If you asked her she would wave her hand and say “What for? Why would I want anyone in my life? They’d make me cook and clean. Forget it. I’m happy. Tessie, I’ve lived more than you would ever know.” I guess the thing is I heard this but I didn’t understand it.

In the last few months my mom would look at her place and say, “Isn’t this cosy? Don’t you love all the pictures and all the things in here. I love this place. I love Port Credit.”  My mom lived in her apartment on Lakeshore Road for 40 years. Once she managed to escape the craziness of life with husband number two she decided to build a life for herself where nobody could take anything away from her. Where she could feel safe. Where she could have peace and be happy.

It was from this safe place that my  mother executed her witticisms and divined her essential Rosiness.
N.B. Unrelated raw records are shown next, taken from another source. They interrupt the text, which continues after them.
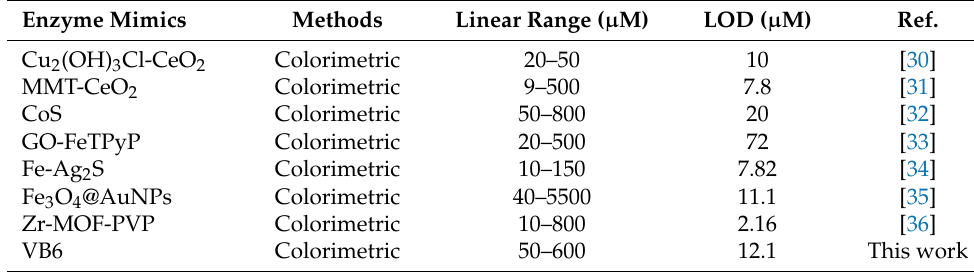
Table 1. Comparisons of colorimetric detection of H 2 O 2 by various peroxidase mimics. Enzyme Mimics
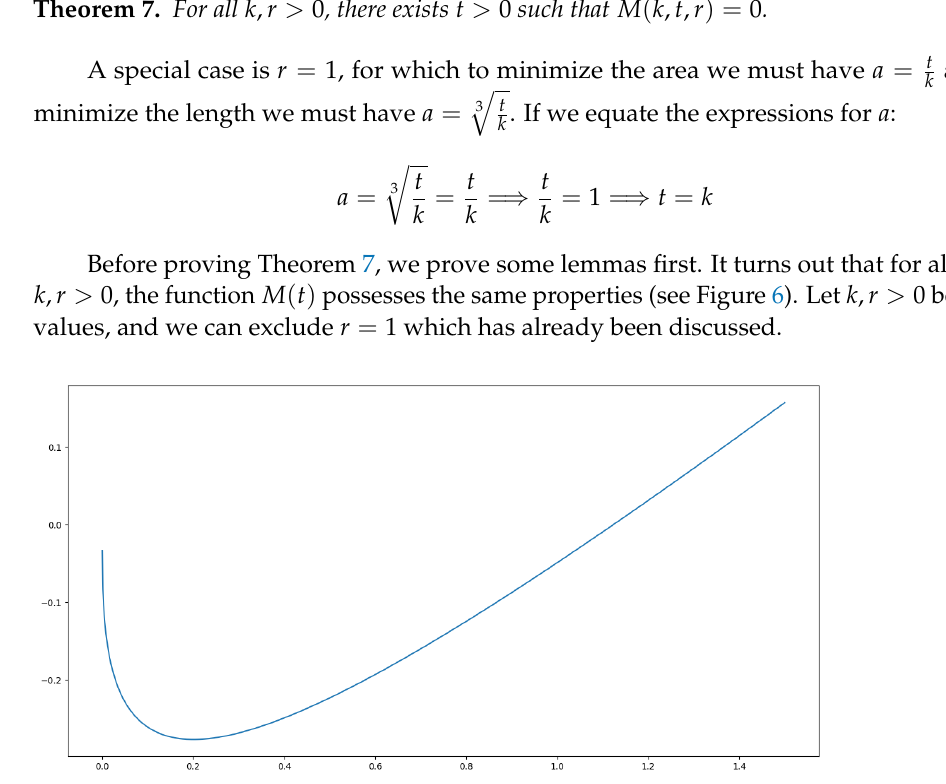
Figure 6. A graph of M ( t ) with k = 1 and r = 2. M ( t ) appears to be continuous, strictly convex, negative at a right neighbourhood of t = 0, and seems to approach + ∞ as t → + ∞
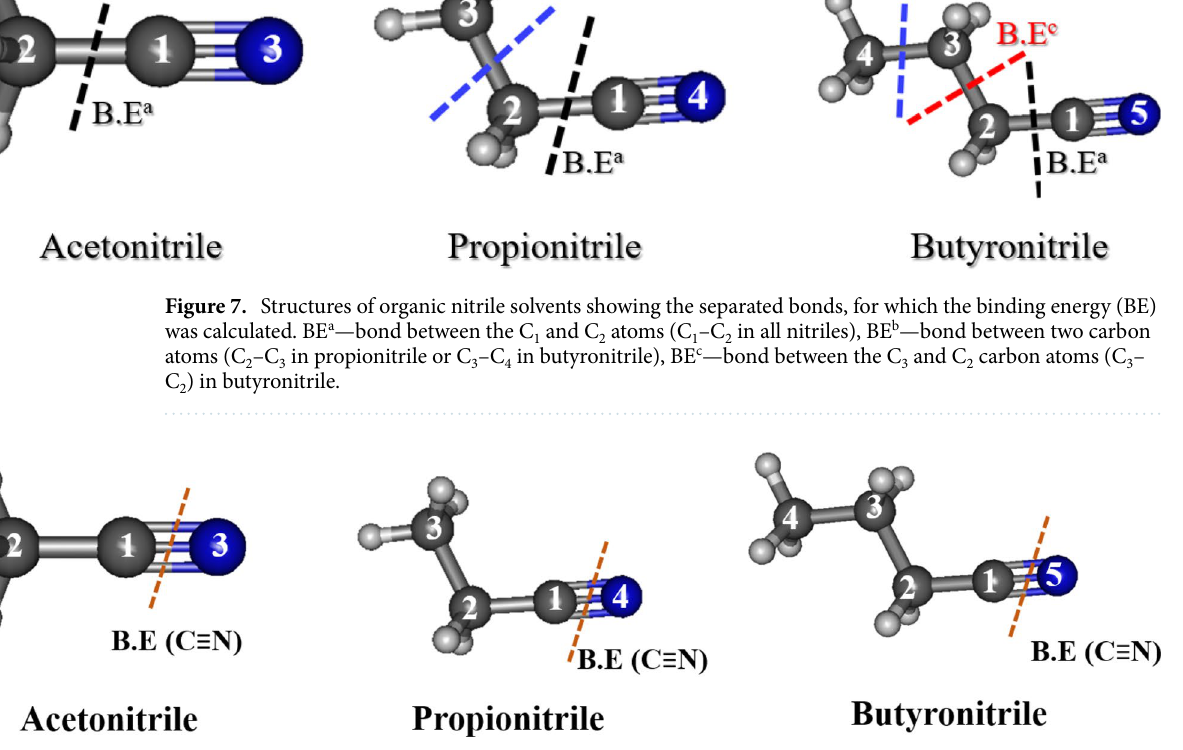
Figure 8. Structure of organic nitrile solvents showing the separated C ≡ N bonds, for which the binding energy was calculated.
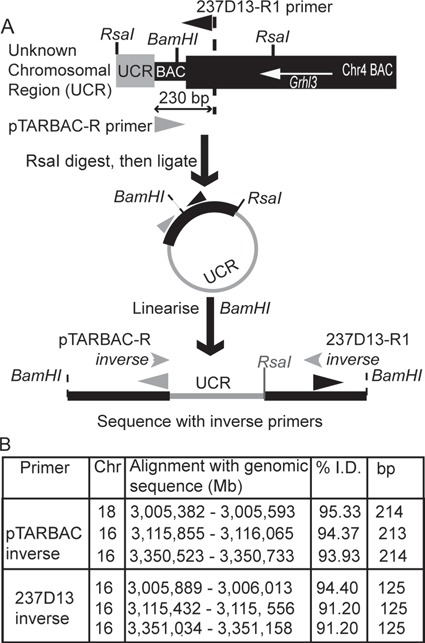
Localization of BAC-transgene in Grhl3ct/ct;TgGrhl3/0 embryos. (A) Inverse PCR was used to isolate genomic fragments adjacent to the insertion site of the Grhl3-containing BAC. (B) Sequence tags most closely aligned to the reference genomic sequence in a region on chromosome 18 with insertion of the BAC at 18: 3,005,382 in a low complexity repeat. Inverse PCR fragments also show homology to regions on chromosome 16 but with lower identity.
  • I’ve learned from my mother to take from life what you can.
  • To keep laughing in spite of it all.
  • To be silly and laugh even through the worst of it.
  • To love the people around you.
  • To give even if you don’t have much.
  • To not bemoan what you don’t have.
  • To not let lack of money ruin your sense of peace.
  • To create your own safe place.
  • To understand that there is nothing about dying that is undignified.Whatever the cruelties that old age and sickness impose on you, they have nothing to do with dignity.
  • That regardless of anything Rosie’s amazing spirit shone through adversity and kept us laughing and on our toes until the very end.
  • That just being there and holding someone’s hand is the most important thing in the world.
  • That old age never compromises a mischievous fun-loving spirit.
  • That when you look at older women understand that they have lived every age and their entire being is comprised of that. They have been daughters, sisters, lovers, wives, girlfriends, adventurers, nurturers. They’ve loved and they’ve lost.
  • That love can make you do things you never thought you could.
  • I  believe that Rosie’s spirit lives all around me and is a part of me.

I hope that wherever my mother is, it’s as peaceful as 371 Lakeshore Road West, Port Credit.